▶ WHAT TO DO
For this exercise, please find the lines in the entries that include the word "green" and copy them.

"""

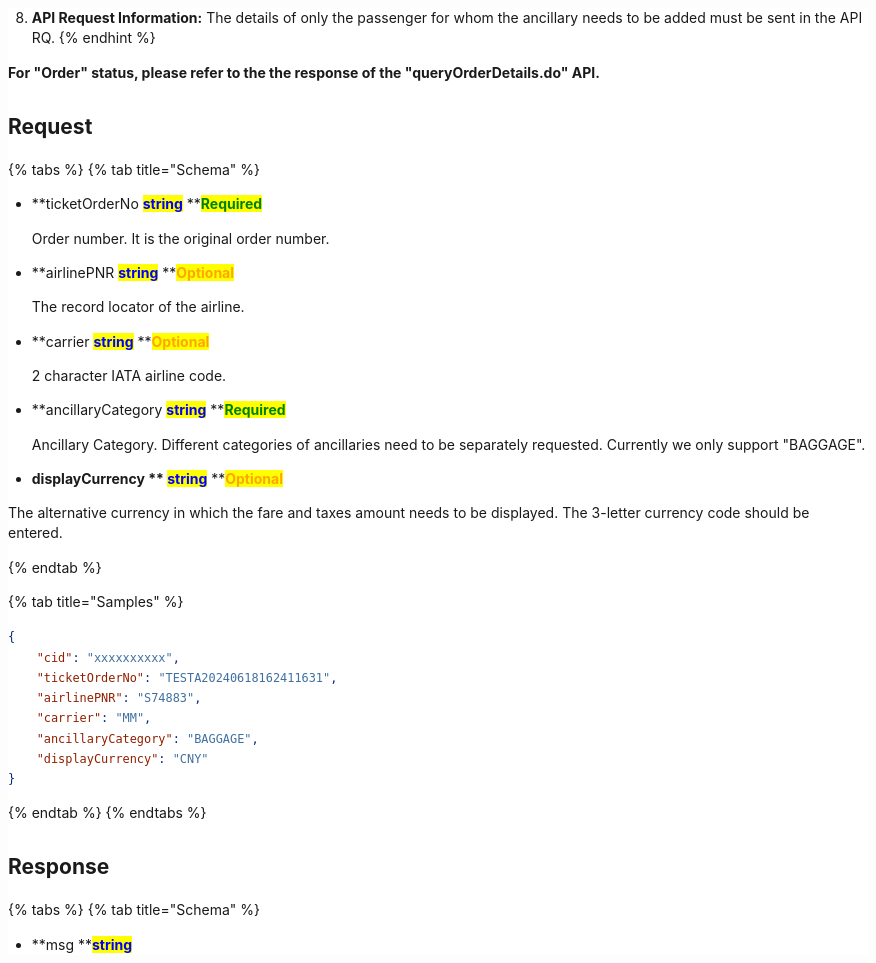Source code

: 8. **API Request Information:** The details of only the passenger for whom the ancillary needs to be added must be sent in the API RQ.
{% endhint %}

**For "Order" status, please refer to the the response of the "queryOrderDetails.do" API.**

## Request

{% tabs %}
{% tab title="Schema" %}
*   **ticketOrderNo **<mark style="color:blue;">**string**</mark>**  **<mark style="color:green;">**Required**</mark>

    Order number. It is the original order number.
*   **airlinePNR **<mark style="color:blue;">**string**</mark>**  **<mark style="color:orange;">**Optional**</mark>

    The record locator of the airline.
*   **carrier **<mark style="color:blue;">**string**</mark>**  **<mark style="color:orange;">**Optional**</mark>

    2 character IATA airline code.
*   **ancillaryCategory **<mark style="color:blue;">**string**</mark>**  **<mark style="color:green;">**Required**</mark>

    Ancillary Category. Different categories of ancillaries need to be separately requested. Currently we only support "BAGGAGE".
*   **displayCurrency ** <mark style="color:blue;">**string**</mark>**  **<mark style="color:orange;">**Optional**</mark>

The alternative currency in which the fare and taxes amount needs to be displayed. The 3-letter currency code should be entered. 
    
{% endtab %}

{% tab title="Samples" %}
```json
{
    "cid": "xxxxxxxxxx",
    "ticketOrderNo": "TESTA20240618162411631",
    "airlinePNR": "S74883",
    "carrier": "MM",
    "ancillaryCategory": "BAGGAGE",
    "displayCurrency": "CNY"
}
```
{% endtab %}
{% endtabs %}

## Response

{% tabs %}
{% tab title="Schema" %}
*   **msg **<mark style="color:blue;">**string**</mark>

"""

▶ ANSWER SECTION
*   **ticketOrderNo **<mark style="color:blue;">**string**</mark>**  **<mark style="color:green;">**Required**</mark>
*   **ancillaryCategory **<mark style="color:blue;">**string**</mark>**  **<mark style="color:green;">**Required**</mark>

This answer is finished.